The Reagan Crisis: Dreaming Impossible Dreams
Reagan's foreign policy is not statecraft, but stagecraft. Irangate has shown this, having shaken Reagan's authority, and made a nonsense of his anti-terrorism policy. But this does not mean that he has doomed himself to two years of reactive, defensive, unproductive foreign policy, because his unworldly views, and the cosseting courtiers who take his wishes as commands, may change.
Philip Geyelin is a syndicated columnist with The Washington Post Writers Group and Editor-in-Residence at The Johns Hopkins School of Advanced International Studies.
For a salesman, there is no rock bottom to the life. He don’t put a bolt to a nut, he don’t tell you the law or give you medicine. He’s a man way out there in the blue, riding on a smile and a shoeshine. And when they start not smiling back—that’s an earthquake. And then you get yourself a couple of spots on your hat, and you’re finished. Nobody dast blame this man. A salesman is got to dream, boy. It comes with the territory.

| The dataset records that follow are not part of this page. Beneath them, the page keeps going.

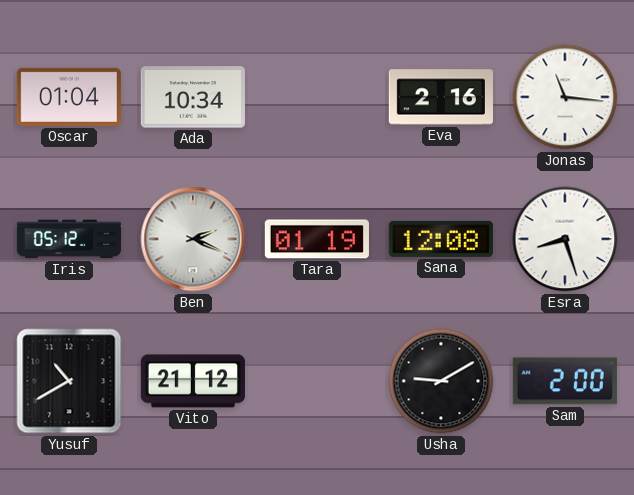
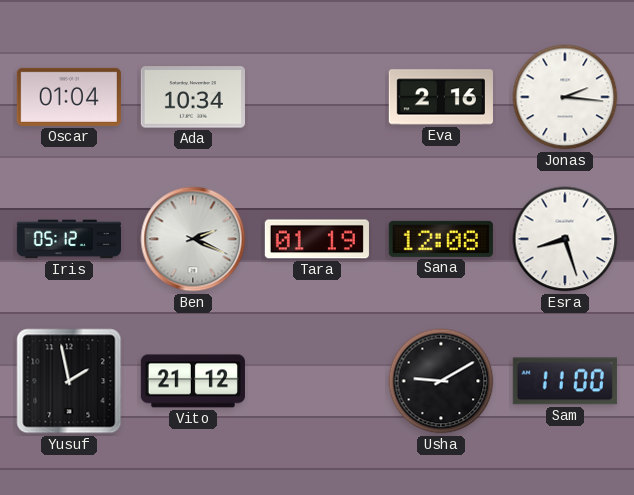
Jonas: 11:16 -> 2:16
Yusuf: 10:40 -> 1:58
Sam: 2:00 -> 11:00
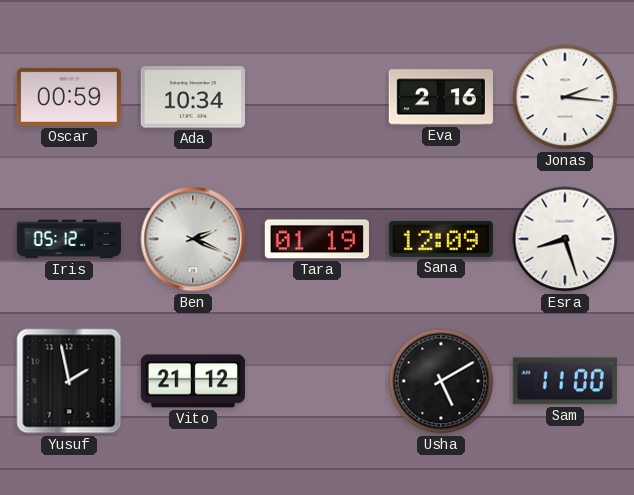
Oscar: 01:04 -> 00:59
Sana: 12:08 -> 12:09
Usha: 9:10 -> 5:10
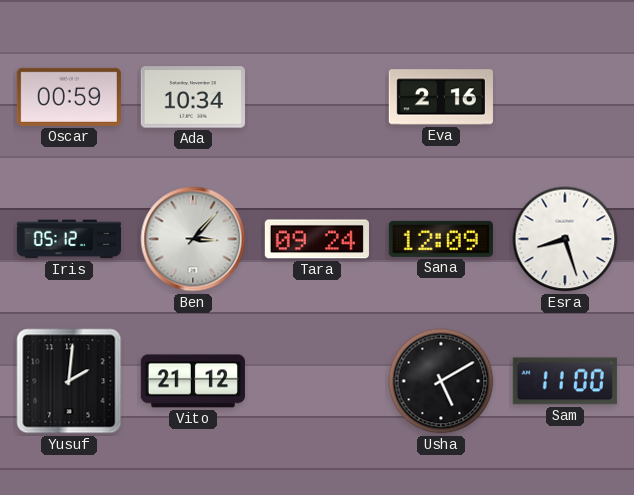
Jonas: 2:16 -> none
Ben: 2:19 -> 3:07
Tara: 01:19 -> 09:24
Yusuf: 1:58 -> 2:01
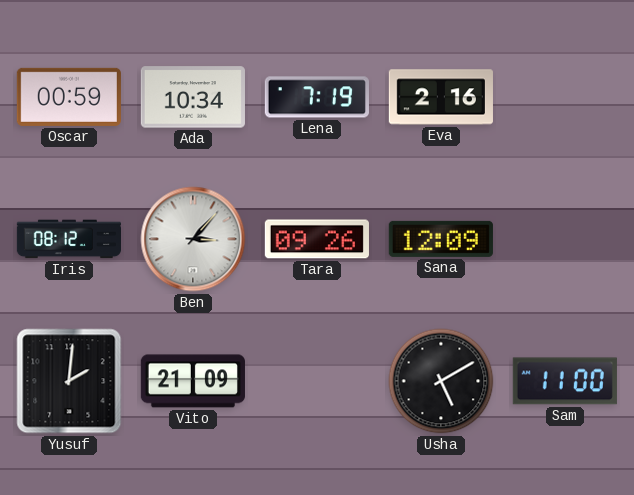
Lena: none -> 7:19
Iris: 05:12 -> 08:12
Tara: 09:24 -> 09:26
Esra: 8:27 -> none
Vito: 21:12 -> 21:09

—Arthur Miller, Death of a Salesman
Never mind the inexactitude of the analogy, or the fact that a character of the performing arts may seem to be an odd point of departure for an examination of U.S. foreign policy and the crisis of confidence and competence that began to engulf the Reagan presidency in the fall of 1986, threatening to leave it dead in the water for the next two years. Ronald Reagan, after all, has his own odd point of departure; he is a unique president, the first to make the passage to politics and the presidency from a career in the performing arts.
It is arguable whether, for Mr. Reagan, the world ever ceases to be a stage. Perhaps it doesn’t, and perhaps that is the point; Mr. Reagan’s approach to foreign policy over the years, and his performance in the first six years of his presidency in particular, have defied conventional or orthodox tests and standards applied by foreign policy practitioners, historians and academics. Experts in domestic politics and the American psyche may be the more reliable guides. The criteria for statecraft do not apply when what is being practiced more often than not is stagecraft, when dreaming impossible dreams is seen as something that "comes with the territory."